Obermueller bounced back from an opening nine of 41 with two birdies on his second half to card a 6-over 77, finishing at 4-over 288 to win his first Wisconsin State Amateur Championship by the narrowest of margins, beating Fitchburg's Miles McConnell (76) and Franksville's Andrew Dekeuster (73) by one stroke.
"I couldn't think of a better way to go out," said Obermueller, who will turn pro at Friday's Minnesota State Open. "I am really excited to turn professional, but I've wanted to win this golf tournament for a long time."
With the start he had at the ultra-challenging Merrill Hills Country Club, a course that forces golfers to play smart instead of herculean, Obermueller looked more like a Sunday hacker than a future pro.
After birding the opening hole, Obermueller bogeyed his next five holes, two of which were double bogeys that were painful to watch - a five-putt on the 528-yard second hole and a snipe into some pine trees on the 484-yard fourth, forcing him to take an unplayable lie penalty.
"I was clueless for awhile," Obermueller said. "I was shocked and really didn't know what to think. I didn't know when the wheels were going to get back on."
The same could be said for his playing partners - Mark Bemowski (80), a six-time State Amateur Championship, and Jordan Elsen (80), a senior captain with the Badgers. Taking Obermueller's opening-hole birdie out of the equation, the three-some registered no birdies, hit just seven greens in regulation and each shot a 6-over 41 on the front nine.

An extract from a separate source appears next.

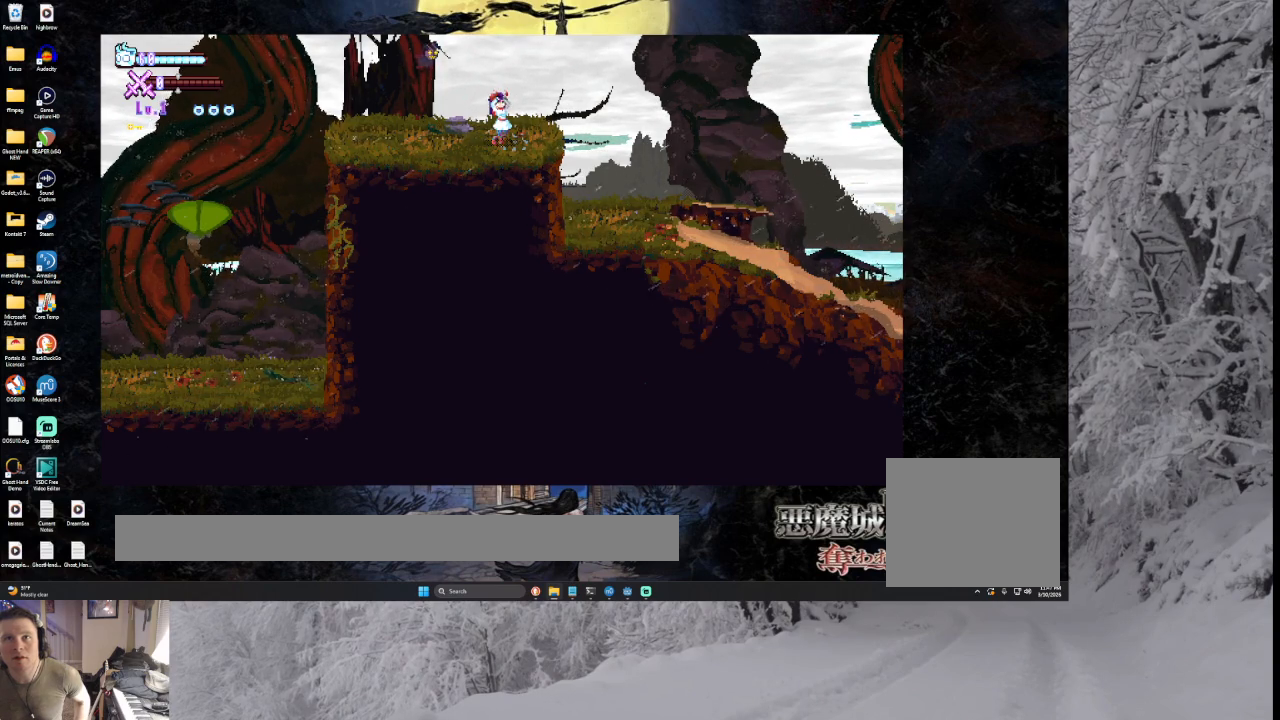
{"buttons": ["CROSS"], "left_stick": "center", "right_stick": "center", "events": []}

It got so bad that Bemowski's caddie said it looked more like the C Flight of the Club Championship than the final round of the 108th amateur.

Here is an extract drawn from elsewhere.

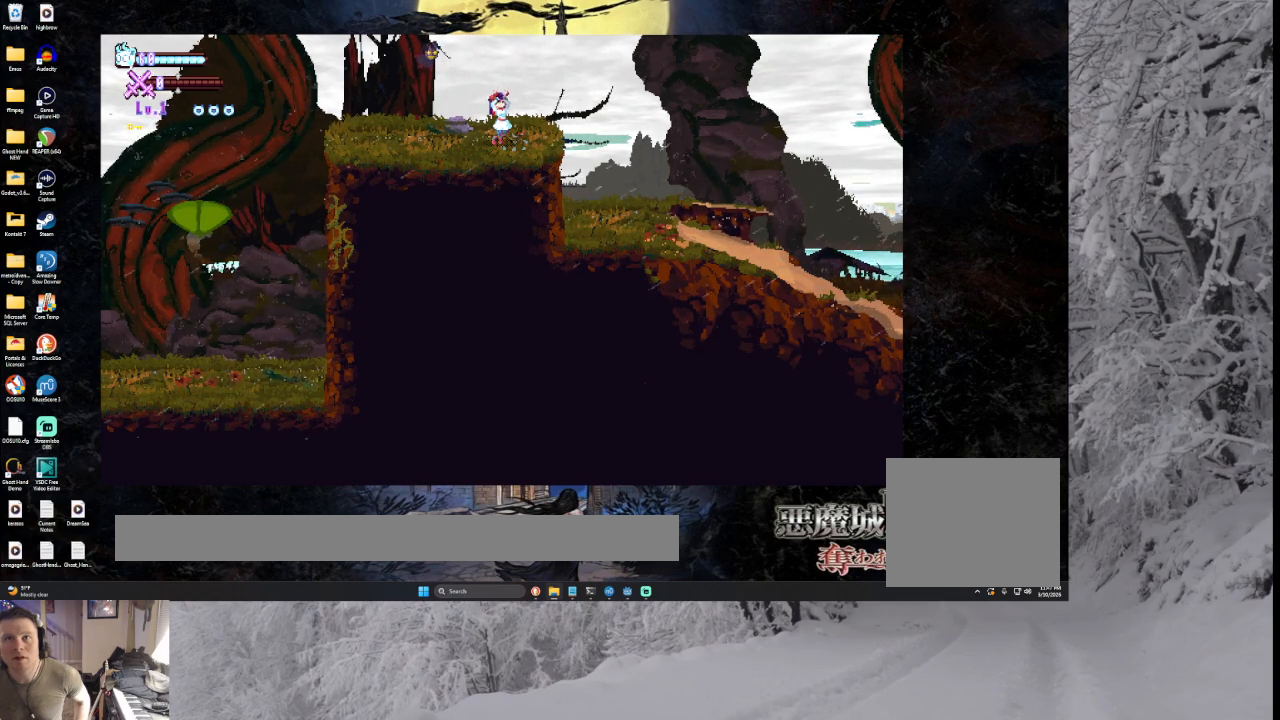
{"buttons": ["CROSS"], "left_stick": "center", "right_stick": "center", "events": []}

"I felt like just telling all the audience, ‘Hey, trust me, we play golf. We're going to turn this around.'" said Obermueller. "For a while, I bet half the members were wondering why they weren't in the tournament."

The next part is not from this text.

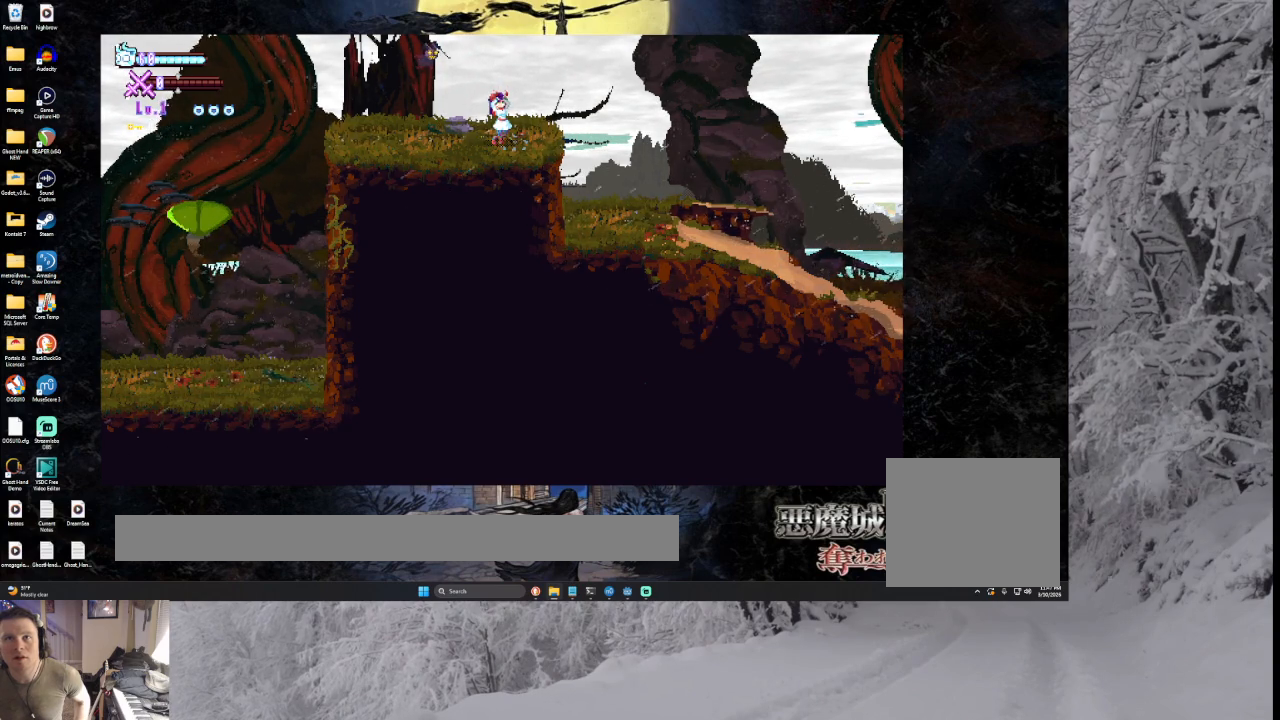
{"buttons": ["CROSS"], "left_stick": "center", "right_stick": "center", "events": []}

Obermueller did recover, getting up and down on both 16 and 17 to start moving in the right direction. On the tree-lined 11th, Obermueller birdied after he punched his approach shot from under a willow tree to 15 feet. On the 532-yard 13th, the lefty ripped a second-shot fairway wood from the rough onto green from 250 yards out and two-putted for birdie and a two-shot advantage.
Despite a pair of bogeys on the par-4 15th and the par-5 17th, Obermueller punched a 150-yard 9-iron on the 412-yard 18th to 15 feet, setting up the victory on the 72nd hole.
"I wanted to make sure I knew exactly where I stood," Obermueller said. "I just wanted to get it up there and two putt."
He only needed a two-putt to win because McConnell struggled all week to find the pace of Merrill Hills' slick greens. Estimating he made 11 three-putts during the week, McConnell, entering the final hole tied a top the leaderboard and playing in the second-to-last group, hit his first putt from above the hole too hard, sending it 25-feet past.
McConnell missed the comebacker and watched helplessly as Obermueller closed the door.
"It's tough to win the golf tournament when you three putt," said McConnell, who has now finished runner up in four state amateur tournaments, three of which occurred in Florida. "The greens are so tough that you can bogey any hole, but you can't recover from that many three putts. I knew that two putts was all I needed, which is disappointing."